TASK INSTRUCTIONS =
Return only the lines below starting at the line containing "de overgang naar" and ending at the line containing "R: Sí. Admitimos", both included, exactly as they are and with no pictures.

BEGIN PROVIDED DATA

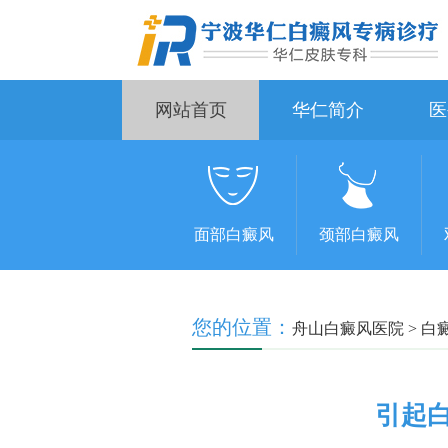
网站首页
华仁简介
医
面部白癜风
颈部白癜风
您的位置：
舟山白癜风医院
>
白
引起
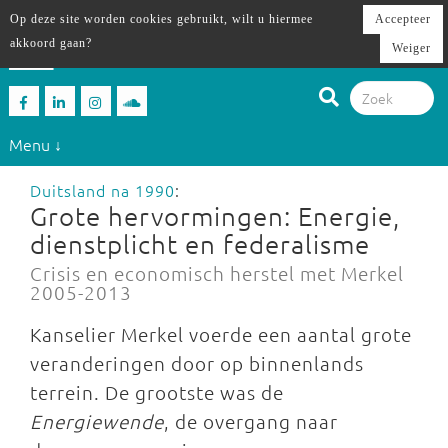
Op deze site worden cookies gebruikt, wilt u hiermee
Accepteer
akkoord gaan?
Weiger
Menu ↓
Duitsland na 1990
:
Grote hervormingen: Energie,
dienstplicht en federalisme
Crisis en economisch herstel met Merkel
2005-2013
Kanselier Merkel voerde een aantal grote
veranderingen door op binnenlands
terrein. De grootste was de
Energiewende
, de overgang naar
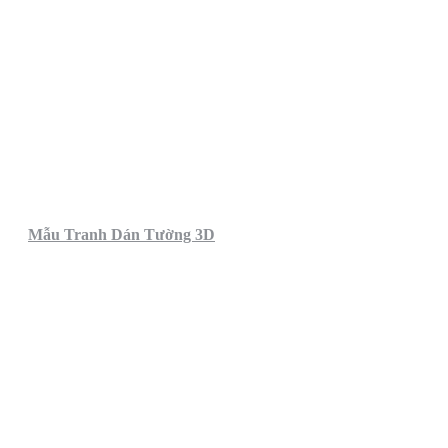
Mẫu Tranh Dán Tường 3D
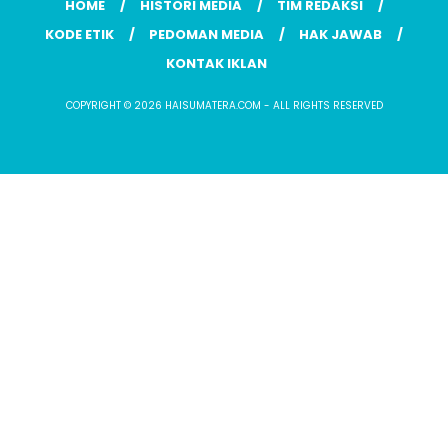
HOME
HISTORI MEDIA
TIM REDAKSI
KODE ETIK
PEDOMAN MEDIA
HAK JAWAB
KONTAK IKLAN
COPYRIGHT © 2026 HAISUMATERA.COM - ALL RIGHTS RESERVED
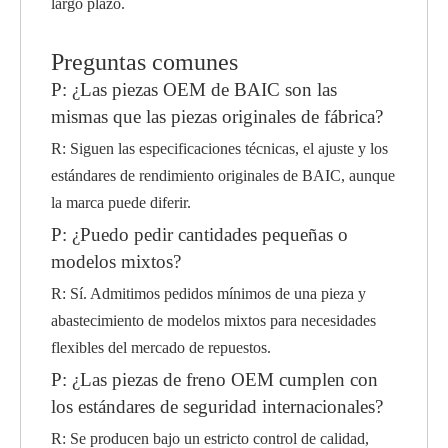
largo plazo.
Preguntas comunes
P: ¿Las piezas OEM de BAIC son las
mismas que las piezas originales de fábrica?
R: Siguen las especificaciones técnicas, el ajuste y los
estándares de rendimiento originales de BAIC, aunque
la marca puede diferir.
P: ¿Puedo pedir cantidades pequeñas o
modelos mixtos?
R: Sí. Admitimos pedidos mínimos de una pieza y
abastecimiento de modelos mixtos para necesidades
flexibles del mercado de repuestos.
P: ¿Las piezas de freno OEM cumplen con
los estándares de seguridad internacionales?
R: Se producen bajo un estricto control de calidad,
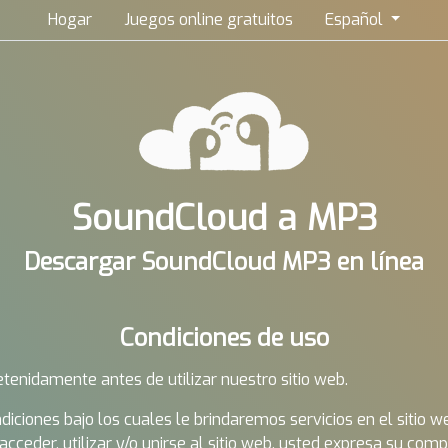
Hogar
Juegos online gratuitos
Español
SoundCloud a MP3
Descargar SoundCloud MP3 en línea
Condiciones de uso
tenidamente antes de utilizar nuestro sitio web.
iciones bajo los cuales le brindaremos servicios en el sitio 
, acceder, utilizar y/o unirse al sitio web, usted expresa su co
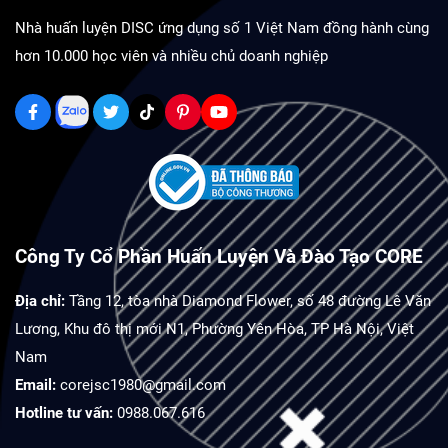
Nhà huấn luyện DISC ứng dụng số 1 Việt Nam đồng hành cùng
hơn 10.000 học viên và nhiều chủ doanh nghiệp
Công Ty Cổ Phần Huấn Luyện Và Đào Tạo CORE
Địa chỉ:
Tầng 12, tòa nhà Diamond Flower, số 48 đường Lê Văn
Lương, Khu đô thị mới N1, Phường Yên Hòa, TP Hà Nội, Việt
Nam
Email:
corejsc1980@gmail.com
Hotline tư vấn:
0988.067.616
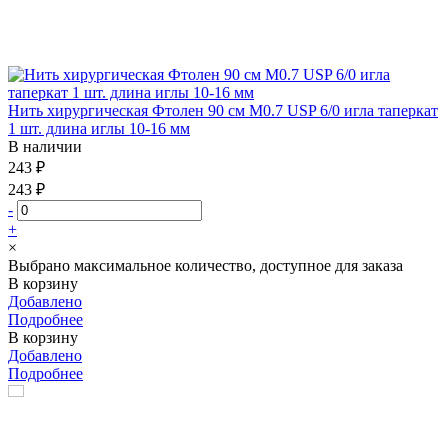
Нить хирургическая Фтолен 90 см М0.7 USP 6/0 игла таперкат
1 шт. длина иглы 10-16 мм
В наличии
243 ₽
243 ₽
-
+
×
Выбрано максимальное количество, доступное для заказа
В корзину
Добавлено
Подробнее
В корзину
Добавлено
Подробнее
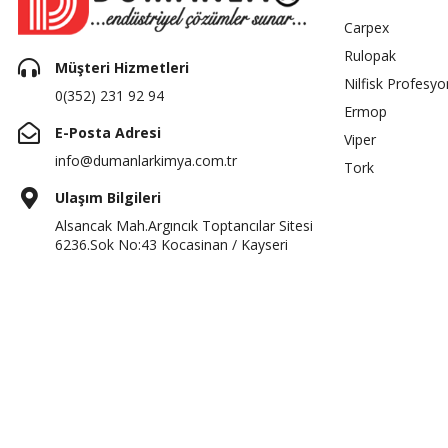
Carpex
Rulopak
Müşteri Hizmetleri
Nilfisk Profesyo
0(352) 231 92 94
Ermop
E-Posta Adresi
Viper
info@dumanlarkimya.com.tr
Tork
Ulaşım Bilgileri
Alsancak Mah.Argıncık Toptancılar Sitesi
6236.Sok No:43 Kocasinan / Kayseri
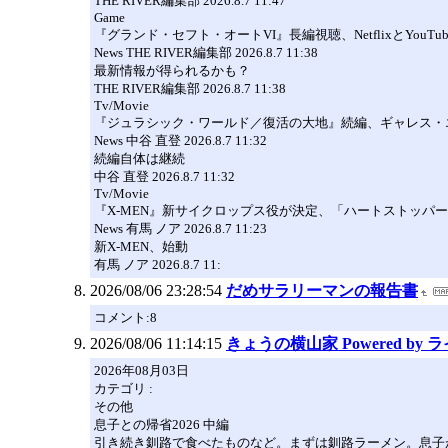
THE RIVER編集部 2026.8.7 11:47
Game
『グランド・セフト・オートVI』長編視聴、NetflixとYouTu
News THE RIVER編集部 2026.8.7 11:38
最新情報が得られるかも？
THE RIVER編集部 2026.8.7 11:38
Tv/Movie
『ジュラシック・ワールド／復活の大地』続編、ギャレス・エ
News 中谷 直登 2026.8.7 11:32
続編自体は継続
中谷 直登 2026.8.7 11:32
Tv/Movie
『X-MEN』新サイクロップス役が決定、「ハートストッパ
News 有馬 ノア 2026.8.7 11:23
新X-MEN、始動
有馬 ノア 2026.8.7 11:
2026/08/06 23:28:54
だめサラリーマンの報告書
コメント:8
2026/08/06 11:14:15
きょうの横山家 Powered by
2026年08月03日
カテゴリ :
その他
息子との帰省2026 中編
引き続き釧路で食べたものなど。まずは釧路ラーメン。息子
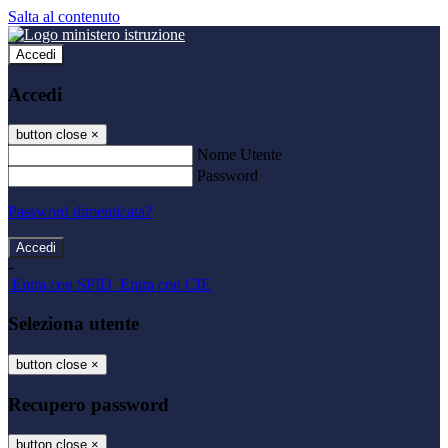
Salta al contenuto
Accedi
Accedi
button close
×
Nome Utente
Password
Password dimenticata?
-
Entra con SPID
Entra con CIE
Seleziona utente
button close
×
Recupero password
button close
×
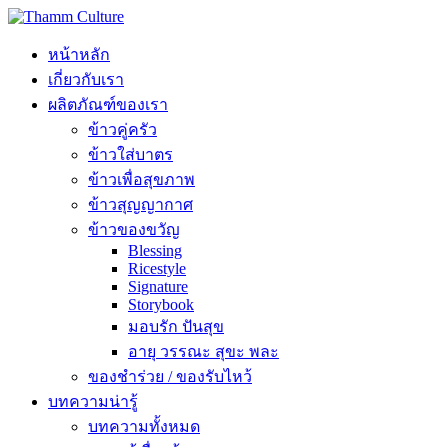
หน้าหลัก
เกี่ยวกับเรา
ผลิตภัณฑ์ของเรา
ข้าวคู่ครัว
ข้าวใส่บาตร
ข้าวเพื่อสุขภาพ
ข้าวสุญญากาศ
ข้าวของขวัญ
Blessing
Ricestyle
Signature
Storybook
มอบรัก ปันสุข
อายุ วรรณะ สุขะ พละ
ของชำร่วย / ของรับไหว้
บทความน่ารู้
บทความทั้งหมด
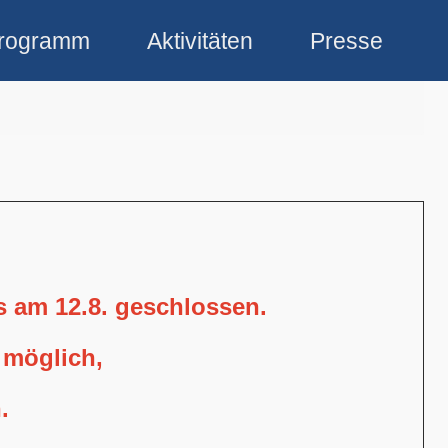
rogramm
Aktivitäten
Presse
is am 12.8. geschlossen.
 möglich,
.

END PROVIDED DATA
BEGIN PROVIDED DATA

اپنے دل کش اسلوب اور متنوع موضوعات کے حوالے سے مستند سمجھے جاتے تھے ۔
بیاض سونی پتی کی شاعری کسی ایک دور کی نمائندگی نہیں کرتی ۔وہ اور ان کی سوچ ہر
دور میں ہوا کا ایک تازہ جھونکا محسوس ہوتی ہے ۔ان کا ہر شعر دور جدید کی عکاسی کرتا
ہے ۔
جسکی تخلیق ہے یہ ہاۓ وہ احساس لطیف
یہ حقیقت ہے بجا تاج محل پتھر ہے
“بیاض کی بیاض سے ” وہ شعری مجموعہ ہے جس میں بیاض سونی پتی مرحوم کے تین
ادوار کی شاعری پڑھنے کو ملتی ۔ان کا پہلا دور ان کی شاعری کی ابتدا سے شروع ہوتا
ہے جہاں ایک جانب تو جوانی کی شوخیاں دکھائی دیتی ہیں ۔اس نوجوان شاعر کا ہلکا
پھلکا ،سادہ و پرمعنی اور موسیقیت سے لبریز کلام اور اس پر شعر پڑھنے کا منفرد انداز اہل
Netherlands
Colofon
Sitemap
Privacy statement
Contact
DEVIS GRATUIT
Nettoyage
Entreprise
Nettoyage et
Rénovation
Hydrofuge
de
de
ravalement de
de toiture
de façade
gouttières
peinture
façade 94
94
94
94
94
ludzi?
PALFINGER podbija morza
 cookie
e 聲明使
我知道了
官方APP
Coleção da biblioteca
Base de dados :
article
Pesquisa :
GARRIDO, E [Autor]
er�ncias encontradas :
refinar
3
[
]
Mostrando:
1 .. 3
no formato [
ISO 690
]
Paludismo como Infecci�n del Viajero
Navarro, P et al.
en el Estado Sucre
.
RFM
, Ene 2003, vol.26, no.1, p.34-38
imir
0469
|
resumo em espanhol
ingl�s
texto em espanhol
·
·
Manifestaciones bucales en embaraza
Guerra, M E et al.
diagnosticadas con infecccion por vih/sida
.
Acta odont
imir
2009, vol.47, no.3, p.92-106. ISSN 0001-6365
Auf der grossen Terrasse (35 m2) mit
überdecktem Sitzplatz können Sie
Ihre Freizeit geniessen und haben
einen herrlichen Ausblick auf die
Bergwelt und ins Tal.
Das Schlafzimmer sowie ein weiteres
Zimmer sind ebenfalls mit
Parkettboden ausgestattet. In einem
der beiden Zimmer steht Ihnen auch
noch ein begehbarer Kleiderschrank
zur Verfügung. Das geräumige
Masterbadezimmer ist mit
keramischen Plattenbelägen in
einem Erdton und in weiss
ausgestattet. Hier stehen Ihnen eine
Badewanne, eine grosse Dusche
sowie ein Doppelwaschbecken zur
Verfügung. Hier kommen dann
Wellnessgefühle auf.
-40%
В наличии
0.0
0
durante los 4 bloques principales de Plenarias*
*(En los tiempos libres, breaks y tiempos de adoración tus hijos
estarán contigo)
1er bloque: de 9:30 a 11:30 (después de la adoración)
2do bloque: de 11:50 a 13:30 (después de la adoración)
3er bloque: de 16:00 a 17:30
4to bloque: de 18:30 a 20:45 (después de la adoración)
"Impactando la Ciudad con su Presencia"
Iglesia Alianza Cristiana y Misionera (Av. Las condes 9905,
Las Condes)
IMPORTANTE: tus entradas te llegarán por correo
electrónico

END PROVIDED DATA
BEGIN PROVIDED DATA

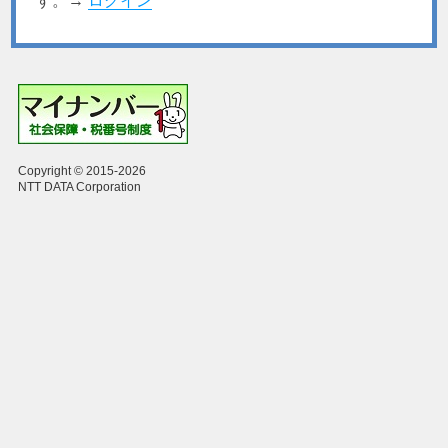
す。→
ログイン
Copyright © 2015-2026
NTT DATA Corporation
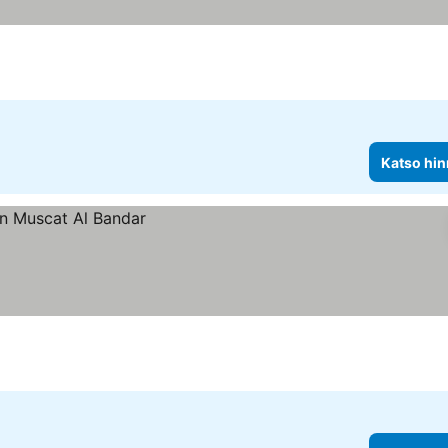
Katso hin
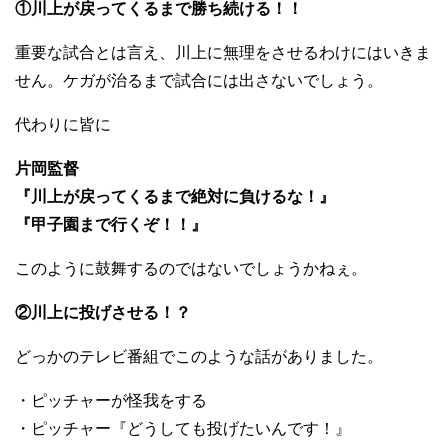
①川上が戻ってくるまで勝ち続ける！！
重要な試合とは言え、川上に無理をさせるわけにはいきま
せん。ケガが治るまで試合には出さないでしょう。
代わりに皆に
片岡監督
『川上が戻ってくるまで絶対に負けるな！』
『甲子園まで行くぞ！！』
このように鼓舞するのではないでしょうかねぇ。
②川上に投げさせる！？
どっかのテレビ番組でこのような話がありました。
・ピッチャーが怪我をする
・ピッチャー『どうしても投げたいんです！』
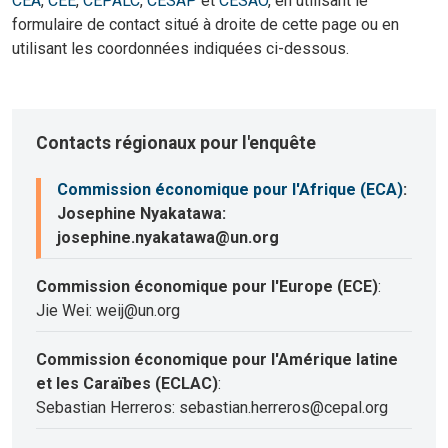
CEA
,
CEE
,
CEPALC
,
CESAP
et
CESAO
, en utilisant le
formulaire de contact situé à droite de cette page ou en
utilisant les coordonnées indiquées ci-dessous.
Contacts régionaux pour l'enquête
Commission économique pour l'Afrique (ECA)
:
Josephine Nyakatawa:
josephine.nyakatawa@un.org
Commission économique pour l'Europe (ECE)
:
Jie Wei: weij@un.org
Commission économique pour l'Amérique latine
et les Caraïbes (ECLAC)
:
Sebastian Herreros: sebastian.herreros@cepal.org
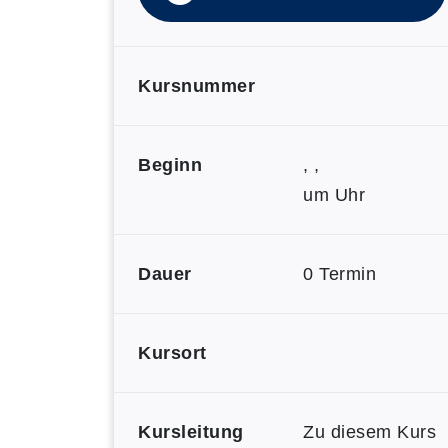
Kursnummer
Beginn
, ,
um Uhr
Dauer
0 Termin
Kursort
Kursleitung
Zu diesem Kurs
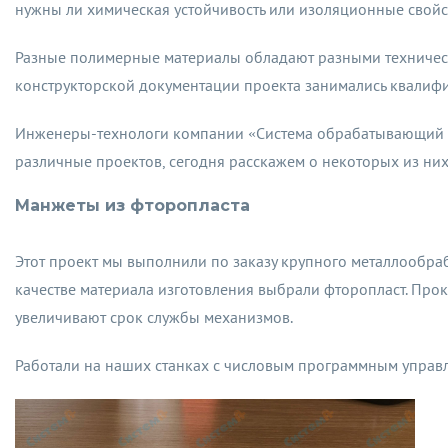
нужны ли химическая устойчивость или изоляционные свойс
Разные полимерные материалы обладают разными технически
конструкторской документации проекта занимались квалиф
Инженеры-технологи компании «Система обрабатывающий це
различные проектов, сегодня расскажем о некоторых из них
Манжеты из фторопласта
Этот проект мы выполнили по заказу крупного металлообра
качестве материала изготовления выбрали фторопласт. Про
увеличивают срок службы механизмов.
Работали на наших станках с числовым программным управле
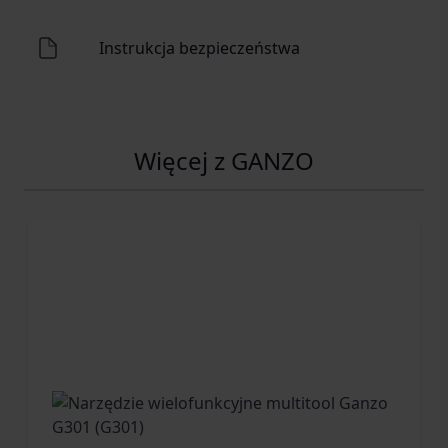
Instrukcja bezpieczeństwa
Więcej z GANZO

END PROVIDED DATA

THE COMPLETED TASK =
, de overgang naar
Mẫu Tranh Dán Tường 3D
HOME
HISTORI MEDIA
TIM REDAKSI
KODE ETIK
PEDOMAN MEDIA
HAK JAWAB
KONTAK IKLAN
COPYRIGHT © 2026 HAISUMATERA.COM - ALL RIGHTS RESERVED
largo plazo.
Preguntas comunes
P: ¿Las piezas OEM de BAIC son las
mismas que las piezas originales de fábrica?
R: Siguen las especificaciones técnicas, el ajuste y los
estándares de rendimiento originales de BAIC, aunque
la marca puede diferir.
P: ¿Puedo pedir cantidades pequeñas o
modelos mixtos?
R: Sí. Admitimos pedidos mínimos de una pieza y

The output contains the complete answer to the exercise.